──────── Source extract ────────

Under Rule 702 and Daubert, the Court must act as a gatekeeper to ensure that expert opinion testimony is "both reliable and relevant." Wells v. Smith Kline Beecham Corp., 601 F.3d 375, 378 (5th Cir. 2010). "This entails a preliminary assessment of whether the reasoning or methodology underlying the testimony is scientifically valid and of whether that reasoning or methodology properly can be applied to the facts in issue." Id. (quotation omitted). With respect to reliability, the Court's focus "must be solely on principles and methodology, not on the conclusions that they generate." Daubert, 509 U.S. at 595.

──────── Extracted information ────────

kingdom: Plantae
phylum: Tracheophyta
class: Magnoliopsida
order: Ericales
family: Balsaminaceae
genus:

────────

Aim: Continue the passage on judges screening expert testimony under Rule 702 and Daubert, starting right after its last sentence.

Exercise result:
The proponent of expert testimony bears the burden of proof to show the testimony is reliable, relevant, and admissible. Moore v. Ashland Chem., Inc., 151 F.3d 269, 276 (5th Cir. 1998). To meet this burden, a party cannot simply rely on its expert's assurances that he has utilized generally accepted scientific methodology. Rather, some objective, independent validation of the expert's methodology is required. Id. Nonetheless, the Court's role as a gatekeeper does not replace the traditional adversary system and the place of the finder of fact within that system. Daubert, 509 U.S. at 596. "Vigorous cross-examination, presentation of contrary evidence, and careful instruction on the burden of proof are the traditional and appropriate means of attacking shaky but admissible evidence." Id. (citing Rock v. Arkansas, 483 U.S. 44, 61 (1987)). As a general rule, questions relating to the bases and sources of an expert's opinion go to the weight of that evidence, rather than its admissibility, and should be left for the finder of fact. See Primrose Operating Co. v. Nat'l Am. Ins. Co., 382 F.3d 546, 562 (5th Cir. 2004).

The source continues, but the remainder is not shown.